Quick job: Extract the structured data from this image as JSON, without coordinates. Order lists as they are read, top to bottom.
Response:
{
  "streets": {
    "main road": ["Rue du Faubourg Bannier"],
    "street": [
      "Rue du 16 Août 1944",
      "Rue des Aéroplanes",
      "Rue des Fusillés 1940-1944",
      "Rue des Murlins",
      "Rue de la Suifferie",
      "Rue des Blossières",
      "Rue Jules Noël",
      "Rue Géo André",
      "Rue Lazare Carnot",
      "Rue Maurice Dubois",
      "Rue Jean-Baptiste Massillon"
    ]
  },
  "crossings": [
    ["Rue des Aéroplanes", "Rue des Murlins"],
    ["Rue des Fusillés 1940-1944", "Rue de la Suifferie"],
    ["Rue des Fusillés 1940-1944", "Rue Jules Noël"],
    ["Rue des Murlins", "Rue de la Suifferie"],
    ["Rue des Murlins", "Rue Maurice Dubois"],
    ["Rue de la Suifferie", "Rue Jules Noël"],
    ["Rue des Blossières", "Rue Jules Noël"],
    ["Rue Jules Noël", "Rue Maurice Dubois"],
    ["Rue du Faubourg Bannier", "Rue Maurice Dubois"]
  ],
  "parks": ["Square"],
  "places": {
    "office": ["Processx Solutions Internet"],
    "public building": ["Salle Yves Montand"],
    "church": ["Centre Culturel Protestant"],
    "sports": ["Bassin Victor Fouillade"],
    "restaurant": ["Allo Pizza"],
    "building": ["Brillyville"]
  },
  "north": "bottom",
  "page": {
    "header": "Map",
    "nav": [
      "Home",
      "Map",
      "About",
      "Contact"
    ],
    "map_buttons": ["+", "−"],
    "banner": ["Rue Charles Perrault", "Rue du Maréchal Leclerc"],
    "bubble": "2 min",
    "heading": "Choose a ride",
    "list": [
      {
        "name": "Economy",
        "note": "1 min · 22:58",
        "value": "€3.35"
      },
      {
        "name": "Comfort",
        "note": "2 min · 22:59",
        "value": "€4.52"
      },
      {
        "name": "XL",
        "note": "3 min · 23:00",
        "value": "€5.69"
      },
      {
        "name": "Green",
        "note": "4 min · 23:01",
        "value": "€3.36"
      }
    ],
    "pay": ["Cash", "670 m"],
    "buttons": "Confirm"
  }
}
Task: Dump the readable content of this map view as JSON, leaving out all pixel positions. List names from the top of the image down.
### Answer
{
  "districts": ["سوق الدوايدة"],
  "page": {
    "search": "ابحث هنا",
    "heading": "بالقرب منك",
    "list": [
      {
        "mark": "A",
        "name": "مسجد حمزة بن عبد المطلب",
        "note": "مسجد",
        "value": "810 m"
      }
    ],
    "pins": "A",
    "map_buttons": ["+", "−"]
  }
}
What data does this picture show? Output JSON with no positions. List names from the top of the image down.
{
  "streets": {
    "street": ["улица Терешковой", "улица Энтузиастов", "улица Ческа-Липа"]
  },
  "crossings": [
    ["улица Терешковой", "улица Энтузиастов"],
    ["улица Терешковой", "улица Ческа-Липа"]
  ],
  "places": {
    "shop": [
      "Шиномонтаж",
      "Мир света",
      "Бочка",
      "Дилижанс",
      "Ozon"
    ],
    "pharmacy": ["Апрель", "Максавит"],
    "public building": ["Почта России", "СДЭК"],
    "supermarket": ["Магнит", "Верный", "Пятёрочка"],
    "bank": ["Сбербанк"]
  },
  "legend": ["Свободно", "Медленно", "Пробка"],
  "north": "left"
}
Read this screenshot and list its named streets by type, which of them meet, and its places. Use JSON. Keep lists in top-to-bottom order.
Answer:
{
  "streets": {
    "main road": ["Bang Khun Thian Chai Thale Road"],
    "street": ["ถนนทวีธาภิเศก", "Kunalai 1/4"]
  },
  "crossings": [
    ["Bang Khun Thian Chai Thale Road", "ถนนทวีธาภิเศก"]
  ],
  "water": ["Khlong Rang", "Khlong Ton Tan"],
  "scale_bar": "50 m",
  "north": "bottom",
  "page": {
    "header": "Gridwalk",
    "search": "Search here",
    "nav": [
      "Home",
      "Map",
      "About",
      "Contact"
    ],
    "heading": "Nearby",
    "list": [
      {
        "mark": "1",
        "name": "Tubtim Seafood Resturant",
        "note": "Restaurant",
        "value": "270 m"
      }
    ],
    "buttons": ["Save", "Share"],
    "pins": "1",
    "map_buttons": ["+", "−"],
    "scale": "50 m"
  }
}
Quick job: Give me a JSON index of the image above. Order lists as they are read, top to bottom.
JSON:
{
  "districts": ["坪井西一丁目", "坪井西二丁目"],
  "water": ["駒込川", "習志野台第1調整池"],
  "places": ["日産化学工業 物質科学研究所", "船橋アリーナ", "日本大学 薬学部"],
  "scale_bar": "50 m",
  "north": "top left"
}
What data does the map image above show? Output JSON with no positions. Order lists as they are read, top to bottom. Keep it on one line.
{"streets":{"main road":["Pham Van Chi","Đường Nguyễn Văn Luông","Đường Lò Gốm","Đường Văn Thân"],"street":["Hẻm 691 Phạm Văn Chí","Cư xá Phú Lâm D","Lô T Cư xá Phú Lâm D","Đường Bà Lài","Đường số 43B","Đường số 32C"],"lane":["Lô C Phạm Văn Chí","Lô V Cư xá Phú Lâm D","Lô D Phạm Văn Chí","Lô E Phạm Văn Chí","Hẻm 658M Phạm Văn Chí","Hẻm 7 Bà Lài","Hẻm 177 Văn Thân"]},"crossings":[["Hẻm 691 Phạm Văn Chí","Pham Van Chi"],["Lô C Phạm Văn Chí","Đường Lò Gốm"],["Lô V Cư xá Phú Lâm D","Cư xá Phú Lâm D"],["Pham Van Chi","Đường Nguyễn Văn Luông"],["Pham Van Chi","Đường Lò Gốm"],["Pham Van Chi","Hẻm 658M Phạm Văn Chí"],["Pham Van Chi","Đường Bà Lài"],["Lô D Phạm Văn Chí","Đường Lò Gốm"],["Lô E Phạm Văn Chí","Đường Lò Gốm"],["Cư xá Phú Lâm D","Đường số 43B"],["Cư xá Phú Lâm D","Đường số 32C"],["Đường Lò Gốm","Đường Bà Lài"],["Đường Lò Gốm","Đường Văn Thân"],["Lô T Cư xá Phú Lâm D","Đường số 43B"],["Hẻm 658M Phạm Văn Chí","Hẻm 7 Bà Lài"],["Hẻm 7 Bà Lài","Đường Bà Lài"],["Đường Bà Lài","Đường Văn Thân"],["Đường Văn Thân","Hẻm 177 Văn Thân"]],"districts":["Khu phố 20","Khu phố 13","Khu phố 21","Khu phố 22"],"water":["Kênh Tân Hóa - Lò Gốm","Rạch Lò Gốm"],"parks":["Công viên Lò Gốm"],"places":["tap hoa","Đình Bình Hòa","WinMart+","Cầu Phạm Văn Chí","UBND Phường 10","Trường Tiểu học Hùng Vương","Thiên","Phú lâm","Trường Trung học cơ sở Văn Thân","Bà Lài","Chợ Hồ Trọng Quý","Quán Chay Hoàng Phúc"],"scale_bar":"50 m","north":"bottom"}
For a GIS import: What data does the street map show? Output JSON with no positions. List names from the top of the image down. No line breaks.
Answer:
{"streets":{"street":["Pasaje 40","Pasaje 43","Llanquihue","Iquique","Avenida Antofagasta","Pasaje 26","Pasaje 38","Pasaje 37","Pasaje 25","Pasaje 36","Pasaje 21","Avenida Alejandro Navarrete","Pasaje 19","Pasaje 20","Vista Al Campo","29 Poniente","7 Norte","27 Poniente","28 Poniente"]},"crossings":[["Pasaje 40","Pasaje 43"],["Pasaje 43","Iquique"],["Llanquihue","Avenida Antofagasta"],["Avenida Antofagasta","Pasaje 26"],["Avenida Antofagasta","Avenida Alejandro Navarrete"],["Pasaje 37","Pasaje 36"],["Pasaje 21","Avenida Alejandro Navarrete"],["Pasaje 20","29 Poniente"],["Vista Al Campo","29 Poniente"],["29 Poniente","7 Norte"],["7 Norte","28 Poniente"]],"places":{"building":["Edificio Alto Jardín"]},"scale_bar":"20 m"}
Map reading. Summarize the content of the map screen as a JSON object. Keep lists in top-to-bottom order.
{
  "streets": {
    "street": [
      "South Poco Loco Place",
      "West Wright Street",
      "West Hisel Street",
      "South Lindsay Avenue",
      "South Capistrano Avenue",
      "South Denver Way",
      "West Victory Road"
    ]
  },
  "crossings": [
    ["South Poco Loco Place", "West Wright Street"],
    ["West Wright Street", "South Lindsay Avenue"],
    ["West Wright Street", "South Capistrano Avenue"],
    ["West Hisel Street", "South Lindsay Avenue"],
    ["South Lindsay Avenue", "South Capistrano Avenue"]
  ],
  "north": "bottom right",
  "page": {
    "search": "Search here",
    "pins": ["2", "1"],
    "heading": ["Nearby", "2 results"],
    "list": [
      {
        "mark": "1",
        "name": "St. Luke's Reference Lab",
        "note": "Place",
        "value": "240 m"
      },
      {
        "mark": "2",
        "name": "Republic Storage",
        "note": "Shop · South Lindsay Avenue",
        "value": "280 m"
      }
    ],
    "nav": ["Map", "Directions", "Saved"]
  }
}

### WHAT TO PRODUCE
Line count for "lists": count the lines of the records above that contain it and give only the number.

### OUTPUT OF THE EXERCISE
5